From the Guidelines
Tubular adenomas should be treated with complete removal through colonoscopic polypectomy, followed by surveillance colonoscopies at intervals determined by the number, size, and histology of the adenomas, with 1-2 small tubular adenomas typically requiring a repeat colonoscopy in 7-10 years 1. The primary goal of treatment is to prevent the development of colorectal cancer by removing the adenoma and monitoring for new lesions.
- The size and number of adenomas are crucial in determining the follow-up interval, with larger adenomas or multiple adenomas requiring more frequent surveillance.
- The histology of the adenoma, including the presence of high-grade dysplasia or villous features, also influences the recommended follow-up interval.
- According to the US Multi-Society Task Force recommendations, patients with 1-2 tubular adenomas <10 mm should have a repeat colonoscopy in 7-10 years, while those with adenomas ≥10 mm or with high-grade dysplasia should have a repeat colonoscopy in 3 years 1.

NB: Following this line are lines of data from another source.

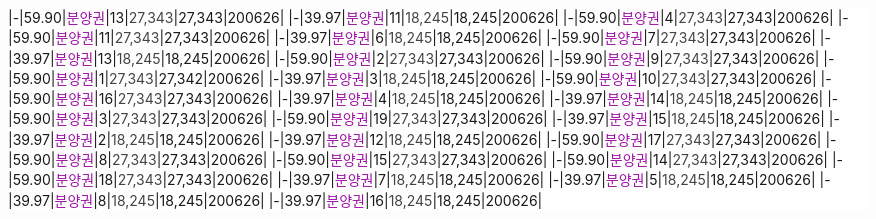 |-|59.90|<span style="color:#9C11A5">분양권</span>|13|<span style="color:#444444">27,343</span>|27,343|200626|
|-|39.97|<span style="color:#9C11A5">분양권</span>|11|<span style="color:#444444">18,245</span>|18,245|200626|
|-|59.90|<span style="color:#9C11A5">분양권</span>|4|<span style="color:#444444">27,343</span>|27,343|200626|
|-|59.90|<span style="color:#9C11A5">분양권</span>|11|<span style="color:#444444">27,343</span>|27,343|200626|
|-|39.97|<span style="color:#9C11A5">분양권</span>|6|<span style="color:#444444">18,245</span>|18,245|200626|
|-|59.90|<span style="color:#9C11A5">분양권</span>|7|<span style="color:#444444">27,343</span>|27,343|200626|
|-|39.97|<span style="color:#9C11A5">분양권</span>|13|<span style="color:#444444">18,245</span>|18,245|200626|
|-|59.90|<span style="color:#9C11A5">분양권</span>|2|<span style="color:#444444">27,343</span>|27,343|200626|
|-|59.90|<span style="color:#9C11A5">분양권</span>|9|<span style="color:#444444">27,343</span>|27,343|200626|
|-|59.90|<span style="color:#9C11A5">분양권</span>|1|<span style="color:#444444">27,343</span>|27,342|200626|
|-|39.97|<span style="color:#9C11A5">분양권</span>|3|<span style="color:#444444">18,245</span>|18,245|200626|
|-|59.90|<span style="color:#9C11A5">분양권</span>|10|<span style="color:#444444">27,343</span>|27,343|200626|
|-|59.90|<span style="color:#9C11A5">분양권</span>|16|<span style="color:#444444">27,343</span>|27,343|200626|
|-|39.97|<span style="color:#9C11A5">분양권</span>|4|<span style="color:#444444">18,245</span>|18,245|200626|
|-|39.97|<span style="color:#9C11A5">분양권</span>|14|<span style="color:#444444">18,245</span>|18,245|200626|
|-|59.90|<span style="color:#9C11A5">분양권</span>|3|<span style="color:#444444">27,343</span>|27,343|200626|
|-|59.90|<span style="color:#9C11A5">분양권</span>|19|<span style="color:#444444">27,343</span>|27,343|200626|
|-|39.97|<span style="color:#9C11A5">분양권</span>|15|<span style="color:#444444">18,245</span>|18,245|200626|
|-|39.97|<span style="color:#9C11A5">분양권</span>|2|<span style="color:#444444">18,245</span>|18,245|200626|
|-|39.97|<span style="color:#9C11A5">분양권</span>|12|<span style="color:#444444">18,245</span>|18,245|200626|
|-|59.90|<span style="color:#9C11A5">분양권</span>|17|<span style="color:#444444">27,343</span>|27,343|200626|
|-|59.90|<span style="color:#9C11A5">분양권</span>|8|<span style="color:#444444">27,343</span>|27,343|200626|
|-|59.90|<span style="color:#9C11A5">분양권</span>|15|<span style="color:#444444">27,343</span>|27,343|200626|
|-|59.90|<span style="color:#9C11A5">분양권</span>|14|<span style="color:#444444">27,343</span>|27,343|200626|
|-|59.90|<span style="color:#9C11A5">분양권</span>|18|<span style="color:#444444">27,343</span>|27,343|200626|
|-|39.97|<span style="color:#9C11A5">분양권</span>|7|<span style="color:#444444">18,245</span>|18,245|200626|
|-|39.97|<span style="color:#9C11A5">분양권</span>|5|<span style="color:#444444">18,245</span>|18,245|200626|
|-|39.97|<span style="color:#9C11A5">분양권</span>|8|<span style="color:#444444">18,245</span>|18,245|200626|
|-|39.97|<span style="color:#9C11A5">분양권</span>|16|<span style="color:#444444">18,245</span>|18,245|200626|


<script async src="//pagead2.googlesyndication.com/pagead/js/adsbygoogle.js"></script>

- It is essential to consider individual patient factors, such as quality of baseline examination, polyp history, and patient preferences, when determining the follow-up interval.
- Patients with >10 adenomas or a lifetime cumulative total of >10 adenomas may need to be considered for genetic testing based on absolute/cumulative adenoma number, patient age, and other factors such as family history of CRC 1.
From the Research
Treatment of Tubular Adenoma
- The treatment of tubular adenoma typically involves endoscopic removal, which can be performed using various techniques such as hot snare polypectomy (HSP) or cold snare polypectomy (CSP) 2, 3, 4.
- A study comparing HSP and CSP for the removal of 4-10mm colorectal polyps found that both techniques can be effectively used for complete removal, but HSP has a lower incidence of overall complications 4.
- Another study found that CSP can be used safely for small polyps in routine colonoscopy practice, but non-inferiority for CSP could not be demonstrated compared to HSP 2.
- The choice of technique may depend on the size, morphology, location, and histopathology of the polyp, as well as the expertise of the endoscopist 5.
Risk of Incomplete Resection
- The risk of incomplete resection of tubular adenoma is a concern, particularly for polyps with serrated histology 2.
- A study found that polyps with serrated histology are more prone to incomplete resection compared to adenomas, with an odds ratio of 3.96 (95% CI 1.63-9.66) 2.
- Another study found that the overall incomplete resection rate for diminutive polyps (<6mm) was 9% (95% CI 3-19%), with 5 of 37 (14%) being adenomas 3.
Follow-up and Surveillance
- After removal of a tubular adenoma, patients are advised to undergo colonoscopy surveillance to prevent colorectal cancer (CRC) 6.
- The frequency of surveillance may depend on the size, morphology, and histopathology of the polyp, as well as the patient's individual risk factors 6.
- A study found that patients with advanced adenomas or large serrated polyps may require more intensive surveillance, while those with non-advanced adenomas or small serrated polyps may not require more intensive surveillance than patients without polyps 6.